TODAY (Monday July 20th...my 23rd day here!)
-Class is SO BORING. I could not care less about passé simple. But it's good that we're moving onto prepositions...a nice much-needed and somewhat-never-learned review.

-We went to Marché des Puces! If you take line 4 all the way to the top (Porte de Clignancourt) you enter into a magical world where lots of different people are trying to sell you objects of every size, shape, age, color, and price range, on the street. Clothes, shoes, accessories, furniture, drug paraphenalia, ethnic things, modern things, antiques...it's like the UCI vendor faire x 10000000000. They have a lot of cheap vendor faire-esque clothes and items. Sometimes the merchants are little too aggressive...I tried to stay away from the hip-hop-blasting, loudly-shouting, overcrowded "modern clothes & shoes" section and drifted more towards the quite, cute, quaint, old-people-antiques section. MUCH more my thing, at least in this situation. (I'm such a marm! I never want to go out, and I'm tired all the time, and now I like old people antiques. Jesus.) I browsed a whole lot and ended up getting gifts for my freeeeends WHICH SHALL REMAIN SURPRISES. :)

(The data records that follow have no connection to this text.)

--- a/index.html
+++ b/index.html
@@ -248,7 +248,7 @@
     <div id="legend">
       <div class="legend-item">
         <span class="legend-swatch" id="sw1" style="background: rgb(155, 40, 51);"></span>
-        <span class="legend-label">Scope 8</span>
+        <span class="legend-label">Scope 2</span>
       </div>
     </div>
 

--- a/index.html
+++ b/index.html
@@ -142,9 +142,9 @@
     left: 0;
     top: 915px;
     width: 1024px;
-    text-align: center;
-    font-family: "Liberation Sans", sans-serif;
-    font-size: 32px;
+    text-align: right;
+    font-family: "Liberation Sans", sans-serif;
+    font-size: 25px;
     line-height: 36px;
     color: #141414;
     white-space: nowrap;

-Me and Candace had fun playing FIND OBJECTS. We looked on the ground for things. I found a ripped letter from 1958, a coin from Finland, and basically a bunch of metal things (a spiral, a coupe-papier, a screw, some random sticks, etc.) While we were walking I looked around and we were in the outskirts of Paris, in the ZUP, and I was reminded of La Haine.

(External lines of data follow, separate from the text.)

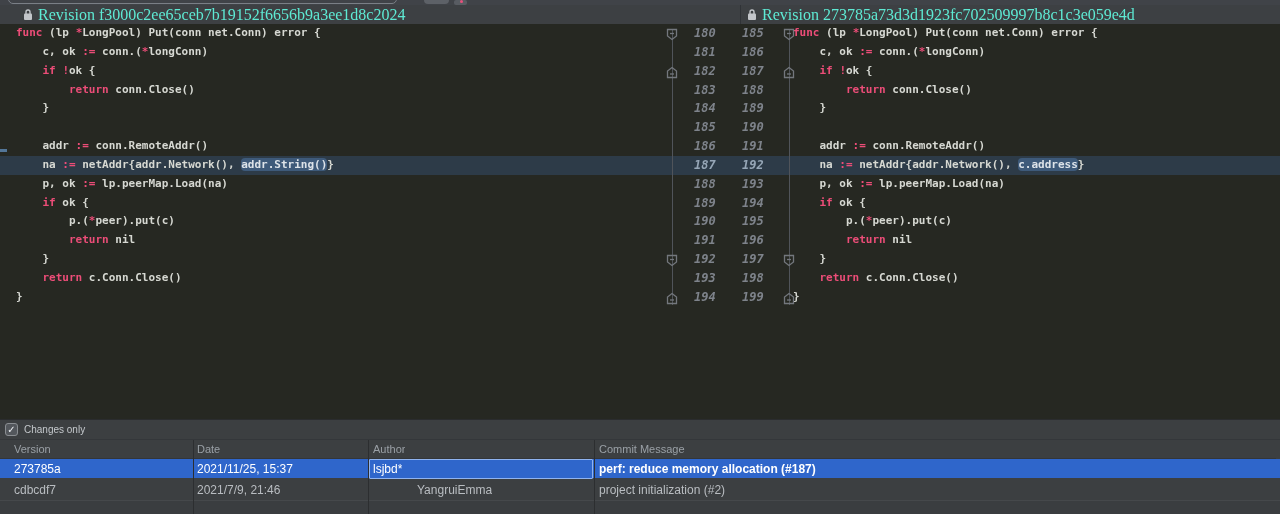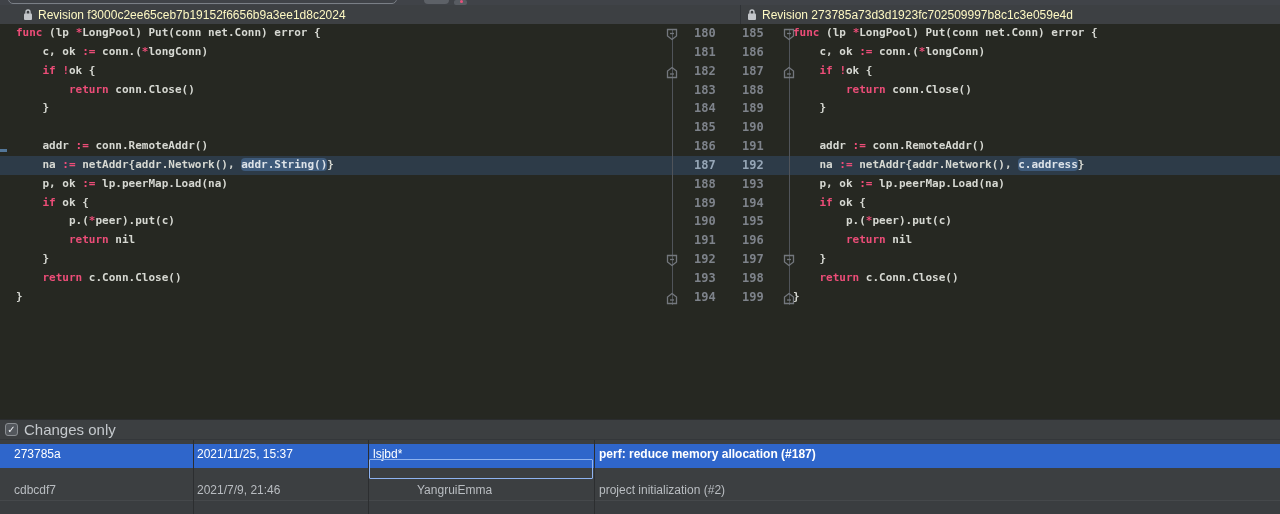--- a/index.html
+++ b/index.html
@@ -35,7 +35,7 @@
   .pane-headers{position:absolute;left:0;top:5px;width:1280px;height:19px;
        background:var(--header-bg);z-index:5;}
   .pane-header{position:absolute;top:0;height:19px;display:flex;align-items:center;
-       color:#fef9c3;font-size:12px;white-space:nowrap;overflow:hidden;}
+       color:#5eead4;font-size:16px;white-space:nowrap;overflow:hidden;font-family:Liberation Serif, serif;}
   .pane-header.left{left:23px;width:712px;}
   .pane-header.right{left:747px;width:530px;}
   .pane-header svg{margin-right:5px;flex:0 0 auto;}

-Afterward, we did AMELIE TOUR 2010. If you haven't seen Amelie, you won't appreciate this part. We went to Gare de L'est, where she meets Nino, where she keeps seeing the phantom photo-taker, where she gets trapped at night, where they keep showing the clock, etc. Obvi it didn't look the same, but you could kind of recognize it. Then we did PHOTOMATON just like in the movie, except it was different cause it was all modern and not cute and antiquey. -_-; THEN we went to LES DEUX MOULINS in Montmartre, the restaurant where she works! Except there was no tabac and no glass sign! But other than that stuff looked pretty much the same! We got drinks there (RIDIC expensive) and took touristy pictures (I forgot my CF card and so took pictures on Beth's camera, much to her dismay.)


ANYTHING ELSE I'VE BEEN THINKING
-Good things about homestay: I get my own room (most share), my host mom is nice, she cooks dinner every night for us and listens to my preferences, I can improve my French by talking to her, she helps me or tries to help me when I don't know where something is, the cats are cute

-Eh things about homestay: it's pretty small and dingy and old, there is cat hair EVERYWHERE on EVERYTHING, my towel and clothes smell bad and kind of like mold, I think because she line dries them, she's sometimes weirdly demanding/not considerate (i.e. after I slept under just the comforter for just one night, she took it away and said I can't use it because it's not hygenic for me to sleep under it and she'd have to wash it.)

-I think I need to stop eating chocolate/ice cream and drinking Orangina every day. Did you know?! In the kitchen of every house there are two faucets: one for water and one for Orangina! It runs in the rivers here! :)


Oh, how I could go on, I have soooo many pensées, but I need to do my HW and upload my pics and OtHeR ShItZ.